Men carry the coffin of a student who was killed during an attack by Taliban gunmen on the Army Public School, during a funeral in Peshawar December 16, 2014.(Reuters photo)
"There was blood everywhere, and limbs and torn pieces of children's flesh could be seen where the bombers blew themselves up," a security official said. "They were keen on killing as many students as possible rather than taking them hostages," he added.

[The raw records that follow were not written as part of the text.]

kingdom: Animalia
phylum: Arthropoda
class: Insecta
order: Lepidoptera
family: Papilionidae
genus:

The dead and injured students were shifted to Lady Reading and Military Combined Hospital. About 35 dead and 52 injured were taken to Lady Reading hospital while about 110 dead and more than 200 injured were shifted to CMH. Doctors feared the death toll could rise as many of the injured were in critical condition.
"Our six fighters successfully entered the army school and we were giving them instructions from outside," spokesman Khorasani said. "We took this extreme step as revenge. We will target every institution linked to the army unless they stop operations and the extra-judicial killing of our detainees," he said.
"We have instructed our men not to harm small children even if they are the sons of senior military or civilian leaders," the TTP spokesman added.
Prime Minister Nawaz Sharif, who arrived in Peshawar in the evening, said the struggle for complete eradication of militancy will continue. "We will work together with Afghanistan to work towards ending militancy," he said. "Operation Zarb-e-Azb is progressing successfully and this is a time for the nation to unite and tackle terrorism," Sharif said.
Following the attack, Imran Khan, whose Pakistan Tehreek-i-Insaf party is ruling the province, postponed his party's call for countrywide protests on Dec 18 against rigging in last polls. Tuesday's attack raised questions about whether the militants had been crippled by the military.